While cheap, scalable and able to give a result in 10-15 minutes, they were initially seen mostly as a supplement to PCR testing, with less accuracy. Although true that RATs have lower sensitivity than SARS-CoV-2 PCR – most licensed-RATs have sensitivity 80-95% – today this is both less important, and possibly even a strength of RATs over PCR.
Early in the pandemic the role of testing has primarily about diagnosis, in those either symptomatic or pre-symptomatic. Viral presence was practically assumed to be synonymous with contagion. Today with over half a billion cumulative COVID cases worldwide and counting, along with access to effective vaccines and antivirals, it is often more useful to know whether an individual is infectious or not at a discrete moment in time.
Growing research over the last 12 months shows that adequately-sensitive RATs are effective at identifying infectious individuals, even if the high-sensitivity of PCR testing identifies viral particles in those who are infected but otherwise non-infectious (either pre-infectious, or post-infectious with ongoing viral shedding).

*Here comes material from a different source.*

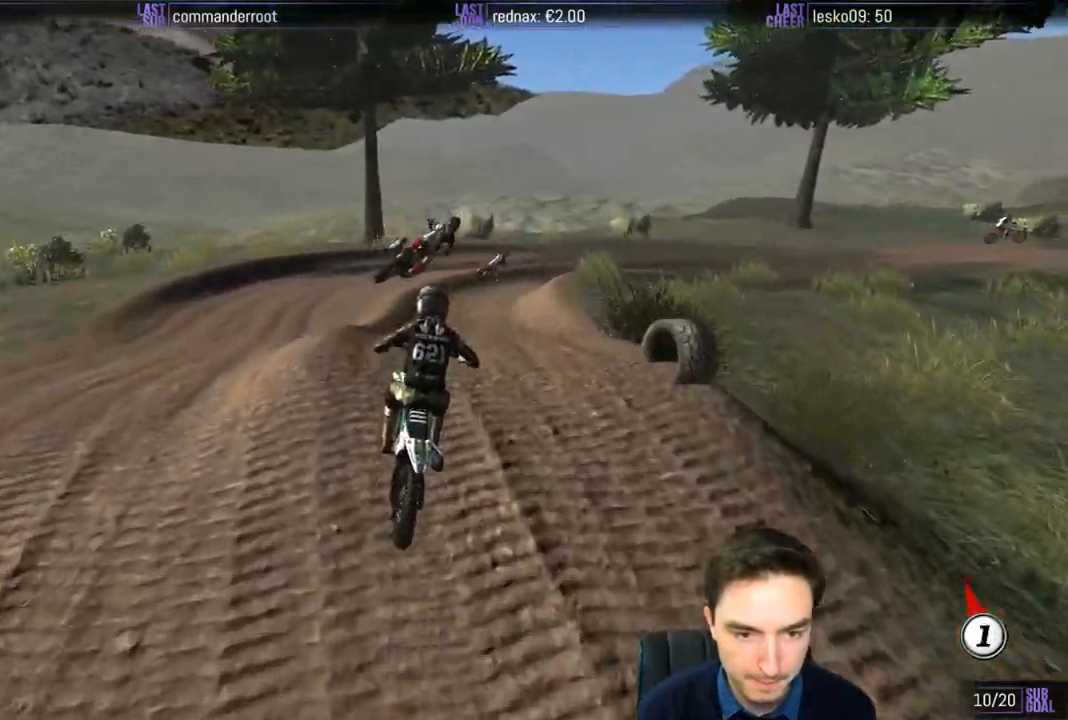
{"buttons": ["R2"], "left_stick": "center", "right_stick": "center", "events": [[383, "left_stick", "center"], [483, "R2", "down"]]}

PCR positive results with cycle thresholds (ie. number of thermal cycles of RNA replication required before fluorescence is detected) above 25-30 have good correlation with being non-infectious (ie. unable to culture virus). Adequately approved & validated RATs (by FDA, TGA, MHRA, etc.) have very high sensitivity at CT less than this 25-30 range, depending on the study and specific manufacturer.
The bottom line...
An adequately-validated RAT, when correctly performed, is likely a sensitive indictor of individual infectiousness at that specific moment in time. The reliability of a negative RAT will be improved if using the same manufacturer and technique as a RAT previously positive test, and more so if there are several subsequent negative RATs.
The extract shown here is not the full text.